• [Texto para revisão]:
_ _ _ _ _

Favelas que surgiram
exatamente para facilitar a vida dos trabalhadores, que iam morar perto do
emprego: a maior delas, o Jacarezinho, acolhia a mão de obra do maior parque
metalúrgico e fazia parede com fábricas como a General Electric, que chegou a empregar 7 mil trabalhadores na
década de 70, com uma porta de acesso direto para a
comunidade.
Depois de muitas
crises, em que foi se desfazendo progressivamente das linhas de montagem, a
multinacional fechou suas portas e foi fabricar lâmpadas na China para vender
no Brasil com maiores ganhos.
São exatamente
os galpões das indústrias desativadas nos bairros de Maria da Graça, Jacaré,
Engenho Novo, Cachambi, Benfica e adjacências que passaram a ser visados pelos
desempregados e subempregados das novas gerações, que cresceram já sem
perspectivas principalmente pela baixa escolaridade e já não tinham mais
espaços em suas comunidades, mesmo nas beiras dos rios, como acontece na
chamada Favela da Xuxa, ali junto ao Largo do Jacaré. Nessas áreas em que pelo
menos 300 empresas grandes e médias fecharam as portas, dezenas de galpões
foram invadidos ao longo dos últimos vinte anos. Em alguns casos, como na CCPL,
na confluência da Dom Helder Câmara com Leopoldo Bulhões, houve reintegração de
posse. Mas na maioria, não.
Essas invasões
de galpões e prédios desativados não acontecem só nessa região, muito menos só
no Rio de Janeiro. Refletem a prevalência de interesses econômicos setoriais,
como a construção civil, que se valem de velhos expedientes e antigas alegações
para induzirem os governos a entenderem a crise como meramente habitacional.
Por que, seguindo essa percepção, são gastos bilhões de reais em construções
mal acabadas e localizadas nos cafundós
do Judas, as quais se destinam apenas a carrear verbas públicas para os
empreiteiros, como disse muito bem Sérgio Magalhães, presidente do IAB e
ex-secretário de Desenvolvimento Social do RJ, cargo que também ocupei por duas vezes. Essa
política acaba favorecendo por vias transversas as empresas de ônibus, que
vendem hoje 9 milhões de passagens por dia. Isso sem falar no caótico
transporte ferroviário.
Ao
invés de empregos, governos incompetentes oferecem algumas casas
precárias que acabam sendo passadas adiante por que os moradores
permanecem à margem do mercado de trabalho
Muitas das
empresas que fecharam ali poderiam ter sobrevivido nas mãos dos empregados,
pelo recurso da auto-gestão, mas os governos também lhes viraram as costas,
como aconteceu com a Parafusos Águia,
uma metalúrgica que não conseguiu resistir por falta de apoio técnico e
financiamento das agências de fomento, mais sensíveis às multinacionais e a
empresários bem articulados, como o agora decadente Eike Batista.
Ao
invés de
dedicar-se a um programa arrojado de formação e realocação de mão de
obra os governos recentes, em todos os níveis, acenam com projetos
habitacionais precários,
que atendem a poucos, muitos vulneráveis à manipulação política e à
picaretagem.

_ _ _ _ _

• [Registros fornecidos]:
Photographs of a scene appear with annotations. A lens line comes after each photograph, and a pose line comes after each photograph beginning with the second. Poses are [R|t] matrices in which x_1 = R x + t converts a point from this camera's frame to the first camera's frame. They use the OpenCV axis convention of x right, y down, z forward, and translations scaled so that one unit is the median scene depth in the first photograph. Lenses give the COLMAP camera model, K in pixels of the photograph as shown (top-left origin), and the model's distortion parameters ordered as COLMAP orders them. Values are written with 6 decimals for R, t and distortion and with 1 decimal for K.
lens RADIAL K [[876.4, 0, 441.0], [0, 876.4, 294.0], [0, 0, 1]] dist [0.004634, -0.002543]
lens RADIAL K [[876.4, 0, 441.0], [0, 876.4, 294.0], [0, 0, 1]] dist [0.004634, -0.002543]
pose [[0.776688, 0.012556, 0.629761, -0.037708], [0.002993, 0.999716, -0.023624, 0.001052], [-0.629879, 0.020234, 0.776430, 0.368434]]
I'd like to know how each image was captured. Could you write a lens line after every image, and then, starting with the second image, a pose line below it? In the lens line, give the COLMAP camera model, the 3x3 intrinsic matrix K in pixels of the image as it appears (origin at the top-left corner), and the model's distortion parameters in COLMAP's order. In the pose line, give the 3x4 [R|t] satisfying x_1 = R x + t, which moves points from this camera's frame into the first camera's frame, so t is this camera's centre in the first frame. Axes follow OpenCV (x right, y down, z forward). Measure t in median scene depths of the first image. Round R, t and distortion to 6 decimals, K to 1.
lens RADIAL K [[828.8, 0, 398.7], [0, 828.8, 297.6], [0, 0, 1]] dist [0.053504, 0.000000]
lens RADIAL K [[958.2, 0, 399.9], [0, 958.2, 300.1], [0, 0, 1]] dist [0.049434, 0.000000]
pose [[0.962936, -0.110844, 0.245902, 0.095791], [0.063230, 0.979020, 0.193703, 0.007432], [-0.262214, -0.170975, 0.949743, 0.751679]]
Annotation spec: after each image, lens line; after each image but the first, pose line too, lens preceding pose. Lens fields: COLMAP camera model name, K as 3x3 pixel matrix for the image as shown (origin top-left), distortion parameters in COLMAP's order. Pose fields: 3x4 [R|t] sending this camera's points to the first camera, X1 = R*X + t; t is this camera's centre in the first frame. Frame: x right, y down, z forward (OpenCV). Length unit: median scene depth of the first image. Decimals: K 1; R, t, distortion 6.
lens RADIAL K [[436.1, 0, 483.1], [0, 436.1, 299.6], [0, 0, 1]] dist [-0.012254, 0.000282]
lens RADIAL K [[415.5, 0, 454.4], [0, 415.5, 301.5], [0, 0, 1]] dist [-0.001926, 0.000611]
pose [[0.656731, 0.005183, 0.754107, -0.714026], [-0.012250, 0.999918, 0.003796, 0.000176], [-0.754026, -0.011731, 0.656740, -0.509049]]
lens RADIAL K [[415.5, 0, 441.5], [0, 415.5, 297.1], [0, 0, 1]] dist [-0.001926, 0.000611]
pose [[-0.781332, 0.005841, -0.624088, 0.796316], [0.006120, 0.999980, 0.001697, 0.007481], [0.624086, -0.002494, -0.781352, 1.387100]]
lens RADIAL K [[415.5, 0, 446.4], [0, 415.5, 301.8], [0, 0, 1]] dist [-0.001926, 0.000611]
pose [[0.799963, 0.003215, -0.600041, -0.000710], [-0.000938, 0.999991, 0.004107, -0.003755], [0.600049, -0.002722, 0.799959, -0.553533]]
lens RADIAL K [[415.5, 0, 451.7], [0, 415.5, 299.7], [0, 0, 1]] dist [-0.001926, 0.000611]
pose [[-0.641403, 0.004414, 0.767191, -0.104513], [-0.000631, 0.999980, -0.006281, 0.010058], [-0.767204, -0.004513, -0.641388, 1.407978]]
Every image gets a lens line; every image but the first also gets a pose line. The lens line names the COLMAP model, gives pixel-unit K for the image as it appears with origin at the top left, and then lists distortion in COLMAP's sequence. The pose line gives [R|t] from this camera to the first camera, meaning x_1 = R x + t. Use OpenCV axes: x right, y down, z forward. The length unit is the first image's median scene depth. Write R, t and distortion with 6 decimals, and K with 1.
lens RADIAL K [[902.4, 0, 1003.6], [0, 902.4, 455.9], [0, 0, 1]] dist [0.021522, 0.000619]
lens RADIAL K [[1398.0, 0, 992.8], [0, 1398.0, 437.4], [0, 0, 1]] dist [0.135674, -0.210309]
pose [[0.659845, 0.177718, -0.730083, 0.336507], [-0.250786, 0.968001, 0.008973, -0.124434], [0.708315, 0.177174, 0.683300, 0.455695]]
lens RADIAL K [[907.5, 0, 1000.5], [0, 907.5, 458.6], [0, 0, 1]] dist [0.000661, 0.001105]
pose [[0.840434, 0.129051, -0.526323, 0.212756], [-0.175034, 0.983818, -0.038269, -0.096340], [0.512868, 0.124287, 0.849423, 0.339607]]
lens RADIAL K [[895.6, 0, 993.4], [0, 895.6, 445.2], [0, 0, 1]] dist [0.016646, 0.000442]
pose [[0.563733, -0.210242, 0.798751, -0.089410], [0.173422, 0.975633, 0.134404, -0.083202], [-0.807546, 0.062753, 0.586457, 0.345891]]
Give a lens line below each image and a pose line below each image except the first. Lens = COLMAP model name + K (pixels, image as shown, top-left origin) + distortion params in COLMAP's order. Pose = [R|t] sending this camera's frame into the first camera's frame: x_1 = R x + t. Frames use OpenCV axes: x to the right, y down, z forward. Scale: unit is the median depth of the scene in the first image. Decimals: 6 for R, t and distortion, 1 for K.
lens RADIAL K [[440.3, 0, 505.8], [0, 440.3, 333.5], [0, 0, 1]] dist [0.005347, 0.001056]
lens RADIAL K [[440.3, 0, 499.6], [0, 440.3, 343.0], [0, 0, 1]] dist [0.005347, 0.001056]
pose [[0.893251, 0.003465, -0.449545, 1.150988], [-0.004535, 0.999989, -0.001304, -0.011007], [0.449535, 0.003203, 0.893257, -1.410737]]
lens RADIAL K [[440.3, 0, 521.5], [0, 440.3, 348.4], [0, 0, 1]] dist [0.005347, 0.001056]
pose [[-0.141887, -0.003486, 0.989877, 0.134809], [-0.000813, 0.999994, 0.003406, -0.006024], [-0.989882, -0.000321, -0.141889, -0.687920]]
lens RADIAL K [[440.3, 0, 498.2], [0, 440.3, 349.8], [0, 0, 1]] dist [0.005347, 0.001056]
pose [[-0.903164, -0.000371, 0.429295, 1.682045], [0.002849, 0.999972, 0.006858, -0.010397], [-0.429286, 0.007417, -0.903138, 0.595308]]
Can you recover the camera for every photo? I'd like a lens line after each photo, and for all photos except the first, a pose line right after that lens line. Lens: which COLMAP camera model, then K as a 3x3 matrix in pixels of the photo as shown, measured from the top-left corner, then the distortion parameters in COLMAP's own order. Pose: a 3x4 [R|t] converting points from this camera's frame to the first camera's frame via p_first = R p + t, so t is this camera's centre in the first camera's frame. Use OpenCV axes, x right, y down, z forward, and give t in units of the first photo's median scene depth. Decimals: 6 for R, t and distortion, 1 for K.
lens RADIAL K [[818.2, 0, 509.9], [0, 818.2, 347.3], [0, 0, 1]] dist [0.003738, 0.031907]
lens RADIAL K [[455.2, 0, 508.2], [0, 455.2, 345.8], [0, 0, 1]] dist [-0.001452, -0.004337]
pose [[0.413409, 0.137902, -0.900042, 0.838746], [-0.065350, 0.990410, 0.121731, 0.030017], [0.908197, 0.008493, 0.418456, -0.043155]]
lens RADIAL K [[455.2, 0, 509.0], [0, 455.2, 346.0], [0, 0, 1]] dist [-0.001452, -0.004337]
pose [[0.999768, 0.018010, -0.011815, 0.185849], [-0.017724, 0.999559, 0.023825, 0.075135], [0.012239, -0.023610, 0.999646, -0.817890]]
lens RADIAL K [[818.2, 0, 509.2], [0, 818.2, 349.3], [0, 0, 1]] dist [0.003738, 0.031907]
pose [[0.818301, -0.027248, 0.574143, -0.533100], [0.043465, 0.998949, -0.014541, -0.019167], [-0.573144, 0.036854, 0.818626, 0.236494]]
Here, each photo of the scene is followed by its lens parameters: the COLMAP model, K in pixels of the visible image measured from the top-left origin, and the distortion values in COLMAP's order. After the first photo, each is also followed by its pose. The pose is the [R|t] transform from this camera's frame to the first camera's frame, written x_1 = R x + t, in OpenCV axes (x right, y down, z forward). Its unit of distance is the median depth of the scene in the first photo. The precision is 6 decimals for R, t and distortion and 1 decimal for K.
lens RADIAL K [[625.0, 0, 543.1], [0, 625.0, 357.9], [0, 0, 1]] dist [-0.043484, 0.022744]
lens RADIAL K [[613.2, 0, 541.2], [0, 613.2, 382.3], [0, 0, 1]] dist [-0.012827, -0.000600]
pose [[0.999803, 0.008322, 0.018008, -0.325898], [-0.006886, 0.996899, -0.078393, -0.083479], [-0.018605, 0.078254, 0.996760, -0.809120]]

_ _ _ _ _

• [Tarefa]:
Transcreva fielmente o trecho do texto sobre as fábricas desativadas e as favelas do Rio, começando em "São exatamente" e terminando em "na maioria, não.".

• [Resposta do exercício]:
São exatamente
os galpões das indústrias desativadas nos bairros de Maria da Graça, Jacaré,
Engenho Novo, Cachambi, Benfica e adjacências que passaram a ser visados pelos
desempregados e subempregados das novas gerações, que cresceram já sem
perspectivas principalmente pela baixa escolaridade e já não tinham mais
espaços em suas comunidades, mesmo nas beiras dos rios, como acontece na
chamada Favela da Xuxa, ali junto ao Largo do Jacaré. Nessas áreas em que pelo
menos 300 empresas grandes e médias fecharam as portas, dezenas de galpões
foram invadidos ao longo dos últimos vinte anos. Em alguns casos, como na CCPL,
na confluência da Dom Helder Câmara com Leopoldo Bulhões, houve reintegração de
posse. Mas na maioria, não.